Das Jentzen-Groh-Sommerfeld-Trio überzeugte bei seiner CD-Vorstellung im Theaterstübchen

Sie können es noch weit bringen

Harmonieren bestens: Manuel Groh (links), Lisa Sommerfeld und Max Jentzen im Theaterstübchen. Fotos:  Schachtschneider

KASSEL. Zur offiziellen Präsentation seiner zweiten CD mit dem ausgefallenen Namen „Krumpelkammer“ war das Trio Jentzen Groh Sommerfeld am Dienstagabend an den Ort seines ersten Auftritts zurückgekehrt: das Theaterstübchen. Und das war mit Besuchern vollgestopft bis in die letzte Ecke. In knapp zwei Stunden bewiesen die drei jungen Musiker, dass ihr guter Ruf in der Kasseler Musikszene nicht von ungefähr kommt.

Dieses klassische Pianotrio - bereits im zehnten Jahr seines Bestehens - hat sich musikalisch kontinuierlich fortentwickelt und kann noch weit kommen, wenn es zusammenbleibt. Neben der neuen CD wurden Titel aus dem Vorgängeralbum sowie erst wenige Tage alte Kompositionen vorgestellt. Dabei gelang es, mit einem sehr facettenreichen Programm das Publikum in knisternder Spannung zu fesseln. In Stücken wie „Sterne“, „Allein in der Stadt“ und „Waiting For Peter“ fächerte die Band eine große Palette an Klangfarben und Stimmungen auf, die von reduzierten und ruhigen Passagen bis hin zu stampfender, fast technomäßiger Drum-Rhythmik reichten. Manuel Groh ließ seinen Kontrabass auch schon mal wie eine E-Gitarre klingen.

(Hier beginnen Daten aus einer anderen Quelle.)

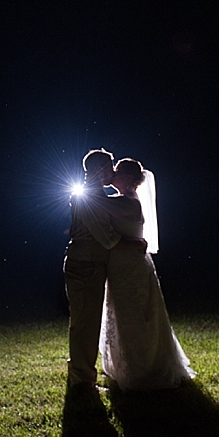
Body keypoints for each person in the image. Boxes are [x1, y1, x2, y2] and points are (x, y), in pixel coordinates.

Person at [99, 158, 196, 391]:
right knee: (123, 314)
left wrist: (96, 180)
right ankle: (125, 366)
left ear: (131, 180)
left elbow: (95, 203)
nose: (113, 173)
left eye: (118, 171)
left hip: (130, 268)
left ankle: (140, 369)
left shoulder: (128, 203)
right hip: (123, 265)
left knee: (134, 316)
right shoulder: (124, 201)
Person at [62, 148, 145, 389]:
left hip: (90, 263)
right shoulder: (90, 196)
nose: (114, 171)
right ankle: (82, 379)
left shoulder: (95, 194)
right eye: (110, 167)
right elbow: (106, 238)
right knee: (85, 323)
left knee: (86, 322)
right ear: (100, 170)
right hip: (85, 264)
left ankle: (81, 374)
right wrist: (135, 244)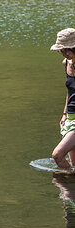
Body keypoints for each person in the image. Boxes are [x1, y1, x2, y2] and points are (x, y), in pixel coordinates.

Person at [51, 28, 75, 169]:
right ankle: (70, 189)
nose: (65, 54)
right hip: (71, 117)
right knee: (74, 166)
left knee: (57, 155)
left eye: (68, 49)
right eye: (62, 50)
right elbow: (70, 91)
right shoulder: (66, 63)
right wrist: (65, 114)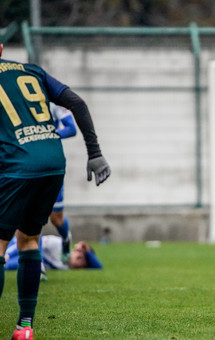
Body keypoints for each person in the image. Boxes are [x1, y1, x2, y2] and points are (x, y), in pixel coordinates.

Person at [0, 43, 111, 340]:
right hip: (52, 163)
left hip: (16, 164)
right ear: (0, 49)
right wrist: (95, 153)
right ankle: (24, 326)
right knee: (28, 240)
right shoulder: (31, 71)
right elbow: (77, 103)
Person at [49, 103, 77, 262]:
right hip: (26, 163)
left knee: (56, 218)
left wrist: (50, 135)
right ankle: (37, 265)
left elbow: (71, 128)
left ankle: (65, 238)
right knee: (29, 214)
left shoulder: (53, 103)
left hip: (53, 162)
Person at [5, 235, 102, 271]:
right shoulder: (58, 244)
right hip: (14, 246)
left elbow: (98, 267)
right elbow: (32, 241)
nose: (79, 255)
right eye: (79, 254)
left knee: (8, 267)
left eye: (82, 259)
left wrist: (88, 251)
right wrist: (8, 254)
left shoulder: (68, 268)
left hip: (26, 259)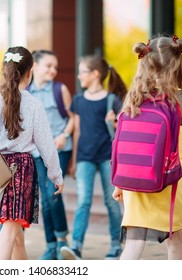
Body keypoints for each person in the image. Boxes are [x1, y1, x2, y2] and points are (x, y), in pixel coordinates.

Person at [0, 46, 65, 260]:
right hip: (20, 174)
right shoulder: (34, 104)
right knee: (8, 236)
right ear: (29, 72)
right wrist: (56, 175)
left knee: (16, 237)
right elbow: (46, 145)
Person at [112, 35, 182, 260]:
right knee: (175, 244)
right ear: (177, 66)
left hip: (134, 182)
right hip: (169, 183)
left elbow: (122, 143)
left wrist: (119, 183)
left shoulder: (133, 100)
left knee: (133, 246)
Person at [60, 54, 127, 260]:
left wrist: (114, 122)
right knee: (84, 202)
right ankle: (77, 246)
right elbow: (77, 131)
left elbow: (121, 131)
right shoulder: (79, 100)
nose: (79, 76)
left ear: (95, 74)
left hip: (108, 157)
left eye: (82, 72)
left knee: (111, 201)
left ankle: (116, 245)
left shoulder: (112, 100)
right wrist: (74, 161)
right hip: (85, 158)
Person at [28, 50, 74, 260]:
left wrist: (64, 134)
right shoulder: (25, 92)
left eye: (55, 67)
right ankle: (52, 245)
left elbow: (73, 119)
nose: (53, 70)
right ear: (35, 66)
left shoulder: (59, 89)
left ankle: (62, 241)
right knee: (45, 198)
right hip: (37, 152)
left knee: (53, 193)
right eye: (49, 66)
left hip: (59, 150)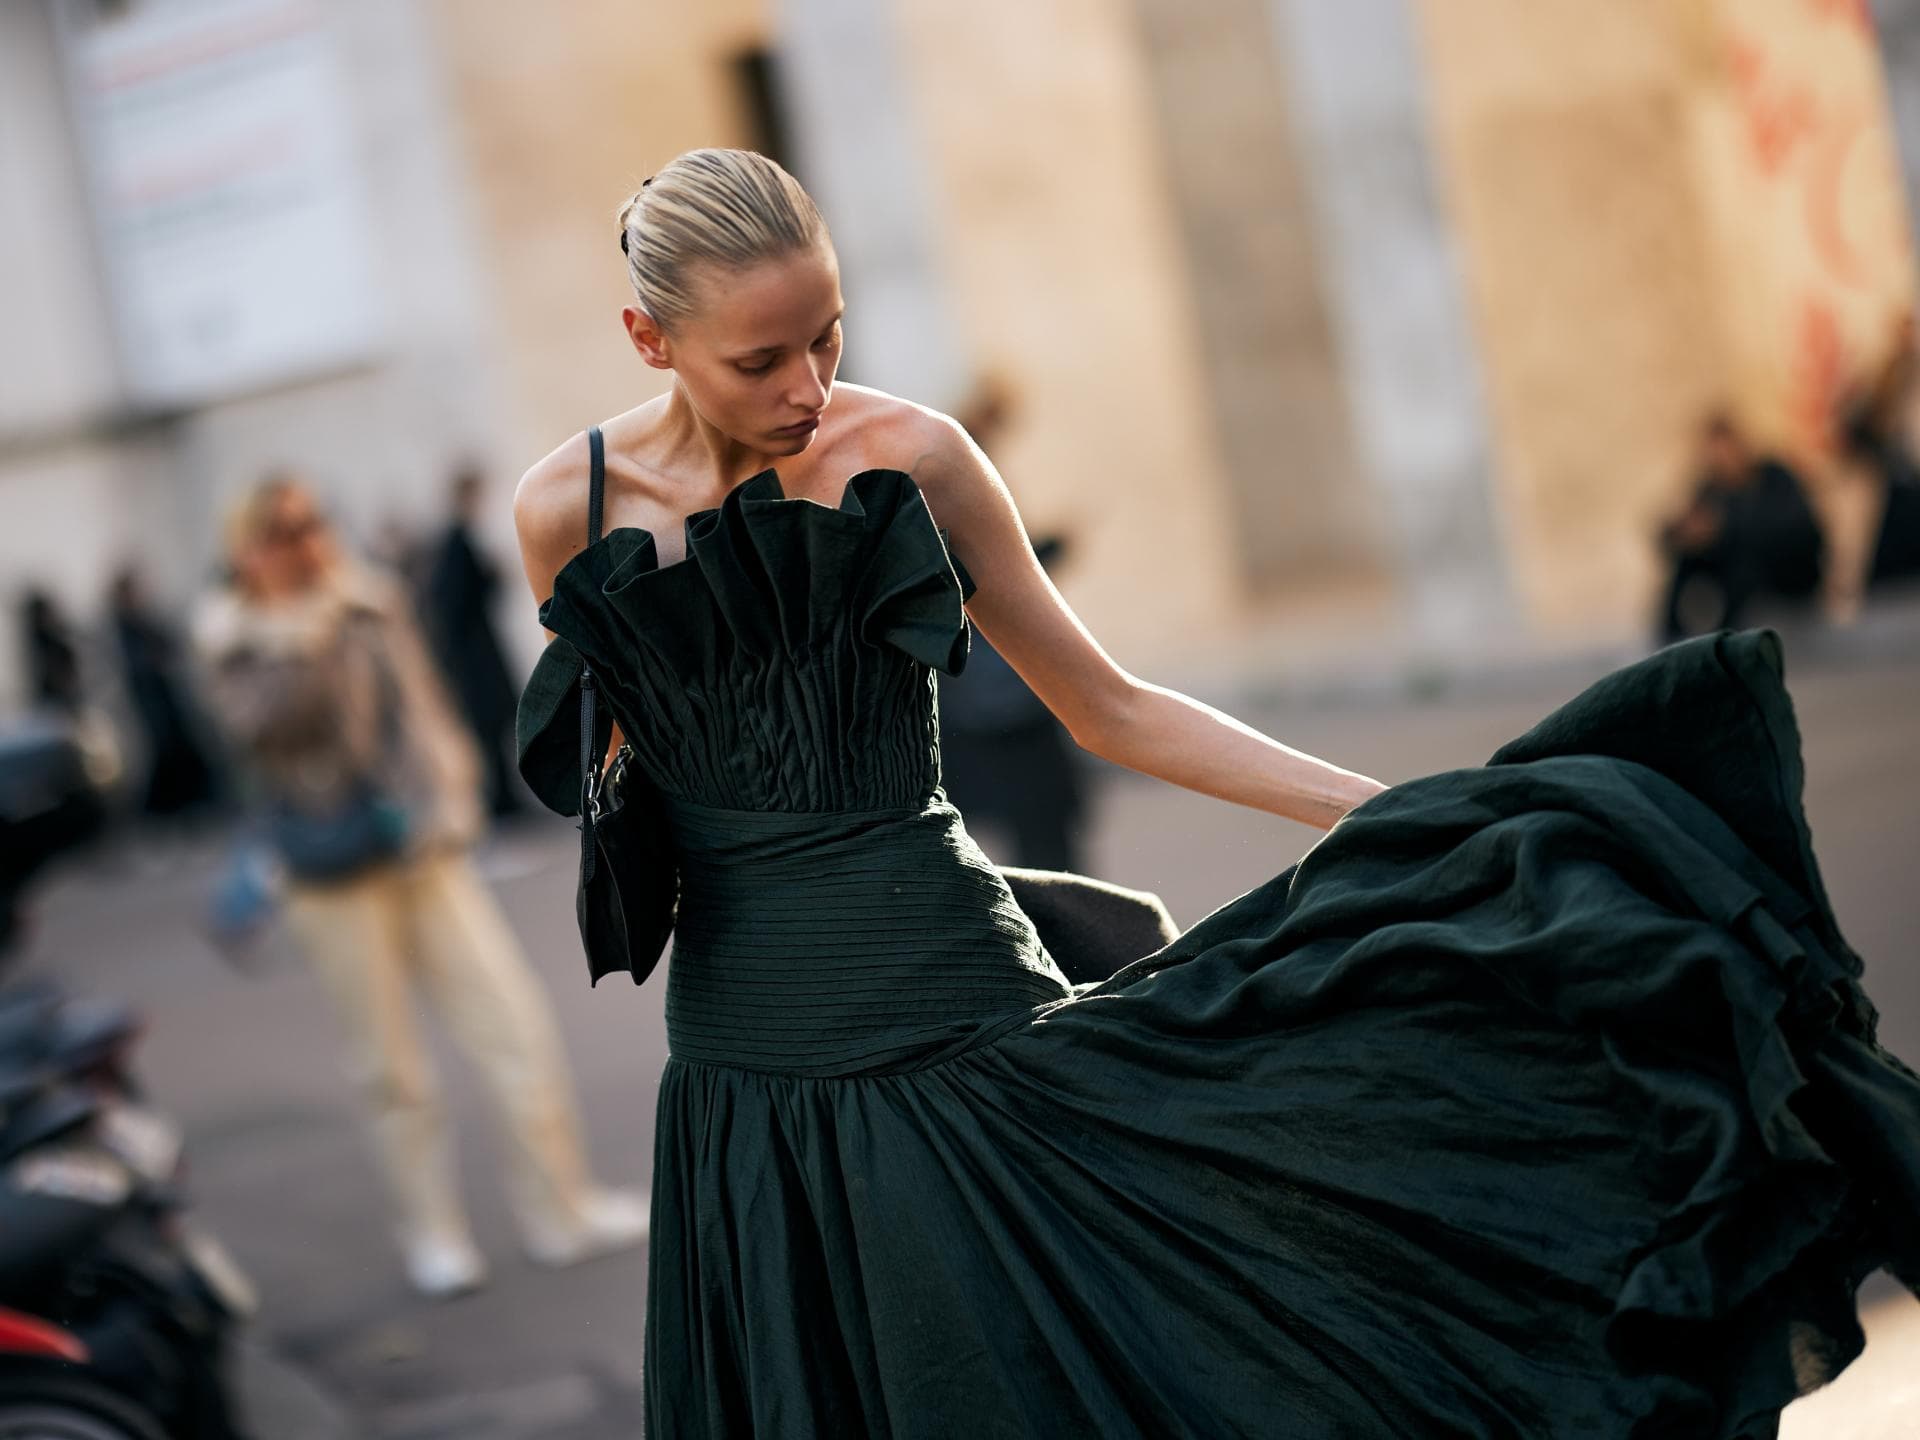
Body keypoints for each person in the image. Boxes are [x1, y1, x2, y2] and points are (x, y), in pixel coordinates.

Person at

Lisa Sommerfeld an Piano und Rhodes zeigte ihre Vielseitigkeit in lyrischen Parts, konnte aber auch Reminiszenzen an Miles Davis’ Bitches-Brew-Phase wecken.

Am Schlagzeug hielt Max Jentzen die Fäden in der Hand und bestach durch seine unaufdringliche Dynamik und kreative Soloeinlagen. Auffällig: Selbst in ungeraden Taktarten groovte das Trio wie selbstverständlich, ohne dabei sperrig zu wirken. Keine Frage, dass die begeisterten Zuhörer die drei Protagonisten nicht ohne Zugaben von der Bühne gehen ließen.

Nächster Auftritt: 24. Januar, 22.30 Uhr, im „Unten“, Joseph-Beuys-Straße 7.